A jury had deliberated for more than 32 hours to find Hannam guilty yesterday.
Judge Anthony Leonard QC lifted a ban on reporting the case after Hannam admitted possessing an indecent image of a child, which was to have been the subject of a separate trial.
Hannam, who gave away no reaction in the dock, was granted bail ahead of his sentencing on April 23 but warned by the judge that he faced jail.
Hannam had been working as a probationary officer for the Metropolitan Police for nearly two years before he was found on a leaked database of users of extreme rightwing forum Iron March.
He had signed up to the forum when he joined the London branch of neo-Nazi group NA in March 2016.
The officer, who has autism, said he was “desperate to impress” an older NA organiser who gave him free stickers and badges.
Hannam’s association with NA ended before he began working for the Met and counter-terrorism officers acted “swiftly” once he had been identified as a suspect.
Commander Richard Smith, head of the Met’s counter-terrorism command, said it was a “unique” case.
He said: “Ben Hannam obviously lied on his application form to join the Met.
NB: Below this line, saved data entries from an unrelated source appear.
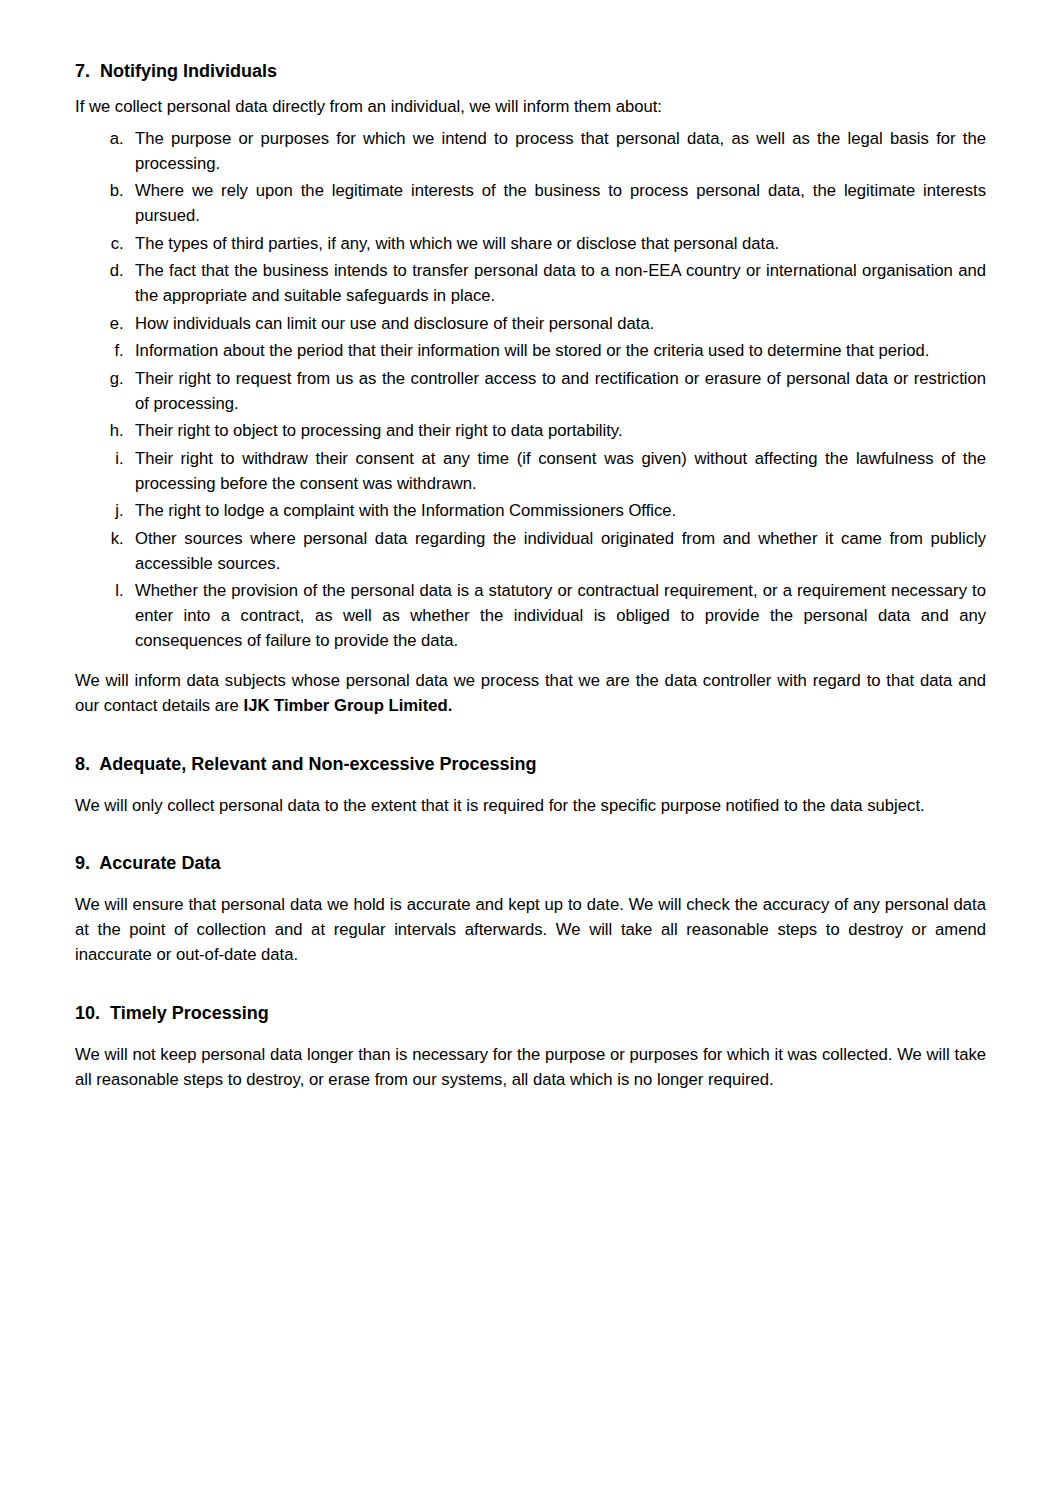7. Notifying Individuals
If we collect personal data directly from an individual, we will inform them about:
The purpose or purposes for which we intend to process that personal data, as well as the legal basis for the processing.
Where we rely upon the legitimate interests of the business to process personal data, the legitimate interests pursued.
The types of third parties, if any, with which we will share or disclose that personal data.
The fact that the business intends to transfer personal data to a non-EEA country or international organisation and the appropriate and suitable safeguards in place.
How individuals can limit our use and disclosure of their personal data.
Information about the period that their information will be stored or the criteria used to determine that period.
Their right to request from us as the controller access to and rectification or erasure of personal data or restriction of processing.
Their right to object to processing and their right to data portability.
Their right to withdraw their consent at any time (if consent was given) without affecting the lawfulness of the processing before the consent was withdrawn.
The right to lodge a complaint with the Information Commissioners Office.
Other sources where personal data regarding the individual originated from and whether it came from publicly accessible sources.
Whether the provision of the personal data is a statutory or contractual requirement, or a requirement necessary to enter into a contract, as well as whether the individual is obliged to provide the personal data and any consequences of failure to provide the data.
We will inform data subjects whose personal data we process that we are the data controller with regard to that data and our contact details are IJK Timber Group Limited.
8. Adequate, Relevant and Non-excessive Processing
We will only collect personal data to the extent that it is required for the specific purpose notified to the data subject.
9. Accurate Data
We will ensure that personal data we hold is accurate and kept up to date. We will check the accuracy of any personal data at the point of collection and at regular intervals afterwards. We will take all reasonable steps to destroy or amend inaccurate or out-of-date data.
10. Timely Processing
We will not keep personal data longer than is necessary for the purpose or purposes for which it was collected. We will take all reasonable steps to destroy, or erase from our systems, all data which is no longer required.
He would never have been able to join had we known then of his interest in the extreme right wing and his previous membership of National Action.
“Once we identified his involvement with that organisation we took immediate steps to arrest him and put him before the court.”
He stressed there was no evidence Hannam abused his position “to further his extremist views”.
The ideology of NA was described in court as based on “Aryan purity” and hatred of non-white groups, particularly Jews.
Members venerated Adolf Hitler as a “divine figure” and celebrated violence, including war and genocide, the court heard.
In his first post on Iron March, Hannam wrote he was “completely swayed” by NA.
He went on to try to recruit a new member via Iron March saying it is “always good for more people to join, means we can arrange more stuff which is just more fun for everybody!”
He told him that most NA guys agreed the “Hitler was right” slogan was “a bit too edgy” but added: “Then again it is pretty funny and we all know our stance on the big man.”